## Work to be completed
Can you give the housing text again, starting at "Renting is much" and ending at "own or rent.", and switch every "eviction" to "repossession"?

## Text shown
========================

During the Thatcher era a pretence was made of increasing private home ownership using the slogan ‘a property owning democracy’. The Thatcher government initiated a policy of selling off council housing to the tenants, forgetting or failing to invest the proceeds of sale with the councils so they could replace the sold off dwellings. This generated a significant shortage of new homes for sale or rent, in the market place, where those in possession of homes saw significant capital appreciation. And the market place saw a significant increase in rented homes, which may have been the Thatcher policy all along.

Politically its much easier to deal with renters in insecure dwellings, than with independent but bolshy freehold owners. In principle, the idea of a property owning democracy is a valid one. It gives the owner a degree of security and a stake in the currently unavoidable capitalist system. But it will only work if all homes, rented as well as freehold, have the same basic legal security of tenure.

Renting is much commoner on the continent of Europe but home ownership is growing in popularity. Renters on the continent, if they don’t have a basic right to security of tenure, have stronger legal protection against arbitrary eviction than in the UK.

Ownership and eviction

Security of tenure is the key to the successful restructuring of the actual housing market. This applies to the freehold ownership market as well. Neither corporations nor individuals should possess the right of eviction, for arbitrary or unexplained reasons, against people who own or rent.

========================

## Recorded information
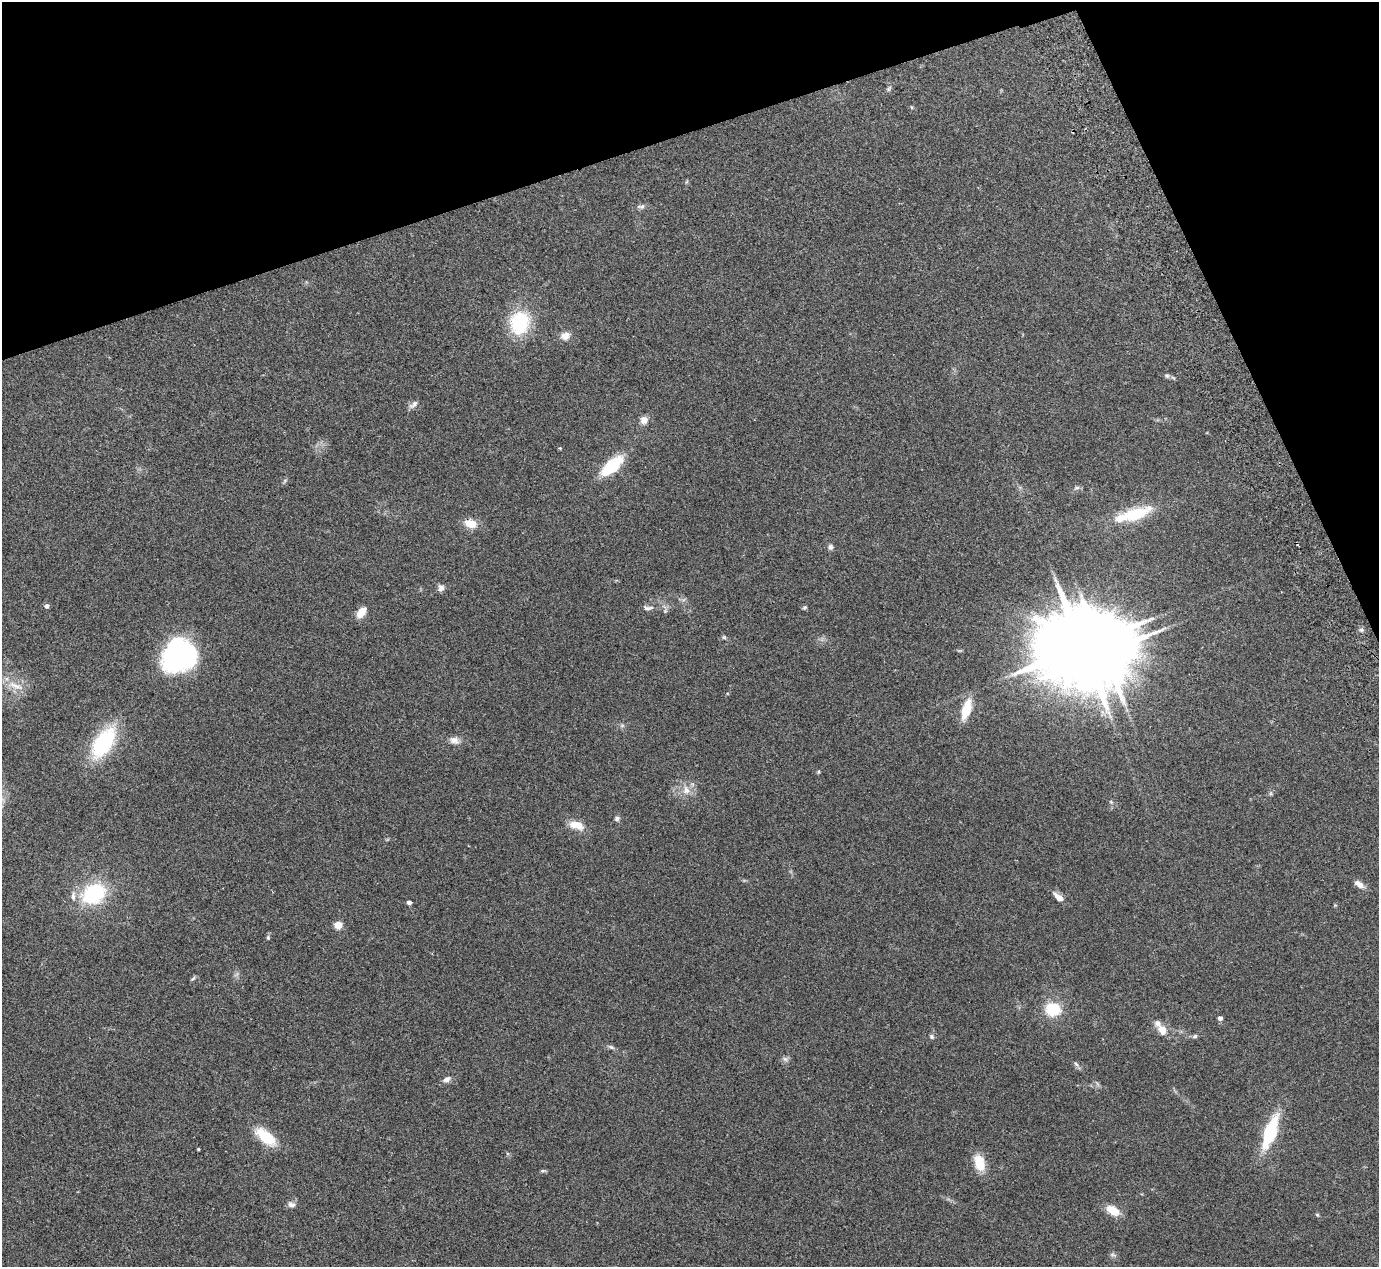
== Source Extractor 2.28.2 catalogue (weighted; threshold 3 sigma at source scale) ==
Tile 3 of 4 x 4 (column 3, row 1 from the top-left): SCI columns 2812-4188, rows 3979-5243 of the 5623 x 5551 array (HDU 1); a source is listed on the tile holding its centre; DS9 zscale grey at full resolution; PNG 1381 x 1269 px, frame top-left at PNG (2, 2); no overlay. Shown black and unused: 17% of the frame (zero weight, under 2 of 3 exposures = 3% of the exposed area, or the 3 px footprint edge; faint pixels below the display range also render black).
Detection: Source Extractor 2.28.2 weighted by HDU 2 'WHT'; one run over the whole footprint, this tile lists its part. Background 0.215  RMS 0.011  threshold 0.0512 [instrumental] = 3 sigma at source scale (4.5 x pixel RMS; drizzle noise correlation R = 1.50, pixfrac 1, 0.05/0.05 arcsec/px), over >= 5 px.
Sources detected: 62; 1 inside a brighter object's white glare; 1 cosmic-ray / hot-pixel residue — not listed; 2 inside a brighter listed object's ellipse — not listed separately; the other 58 listed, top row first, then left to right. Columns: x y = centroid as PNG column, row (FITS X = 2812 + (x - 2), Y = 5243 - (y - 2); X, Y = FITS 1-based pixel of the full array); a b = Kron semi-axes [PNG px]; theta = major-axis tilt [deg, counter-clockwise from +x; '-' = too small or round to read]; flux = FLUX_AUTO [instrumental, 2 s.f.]
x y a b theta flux
889 88 9 5 64 2.3
911 107 5 3 - 0.98
641 206 12 6 5 3.6
519 323 21 17 73 76
565 336 11 8 14 8.7
1167 376 7 6 - 2.2
413 404 14 6 39 4.5
644 420 9 8 - 7.4
560 448 4 4 - 0.94
612 465 20 9 41 65
1077 488 8 4 8 2.3
1135 514 43 16 17 48
470 524 13 9 -15 15
830 547 8 6 -76 2.9
441 588 8 7 - 4.3
47 606 5 4 - 4
804 607 6 5 - 1.6
648 608 14 6 0 4.6
361 612 13 8 53 13
1361 630 6 5 - 2.4
724 637 6 5 - 1.6
1082 646 29 16 20 17000
179 656 31 27 48 200
16 686 26 8 -18 14
966 709 20 9 74 28
622 725 7 4 0 2
454 740 14 9 -19 7.1
103 743 34 17 57 97
818 772 6 4 83 1.4
686 790 13 9 -77 9.6
1111 802 5 5 - 1.4
617 818 6 6 - 2.7
576 825 16 9 -18 17
1359 884 14 7 -35 6.5
93 893 26 20 27 80
1059 897 12 6 -37 8.9
409 902 4 4 - 5.3
338 925 5 5 - 33
268 938 6 4 72 1.6
193 979 8 4 34 1.8
1053 1009 16 14 -12 37
1220 1018 5 5 - 3.2
1158 1024 10 8 -46 5.1
1162 1030 5 5 - 28
931 1036 6 5 - 2.2
1195 1036 7 5 15 2.3
611 1047 9 5 -30 2.6
785 1059 7 7 - 3.1
1076 1064 7 4 -45 2.4
447 1079 11 7 26 4.8
1270 1132 23 8 71 97
266 1137 26 12 -39 36
198 1149 3 3 - 1.1
979 1163 15 9 -74 28
543 1171 7 4 1 1.7
291 1204 10 7 -18 4.5
1113 1210 16 10 -30 17
1317 1215 5 4 - 1.4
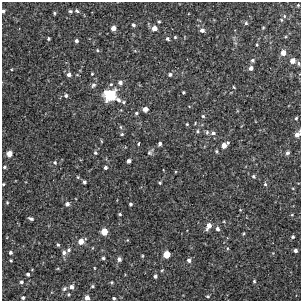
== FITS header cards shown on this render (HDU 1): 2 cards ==
NAXIS1  =                  299
NAXIS2  =                  299

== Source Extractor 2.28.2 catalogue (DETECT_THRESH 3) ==
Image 299 x 299 px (HDU 1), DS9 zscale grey, 1 PNG px = 1 image px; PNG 303 x 303 px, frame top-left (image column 1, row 299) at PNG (2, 2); no overlay
Background -2.34e-05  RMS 0.0031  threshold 0.00919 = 3 sigma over >= 5 px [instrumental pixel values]
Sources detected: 109; all 109 listed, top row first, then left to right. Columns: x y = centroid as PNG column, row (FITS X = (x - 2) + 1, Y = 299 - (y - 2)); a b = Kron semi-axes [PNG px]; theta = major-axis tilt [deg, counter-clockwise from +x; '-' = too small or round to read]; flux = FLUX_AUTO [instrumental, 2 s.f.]
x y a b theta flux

========================

## The reply
Renting is much commoner on the continent of Europe but home ownership is growing in popularity. Renters on the continent, if they don’t have a basic right to security of tenure, have stronger legal protection against arbitrary repossession than in the UK.

Ownership and repossession

Security of tenure is the key to the successful restructuring of the actual housing market. This applies to the freehold ownership market as well. Neither corporations nor individuals should possess the right of repossession, for arbitrary or unexplained reasons, against people who own or rent.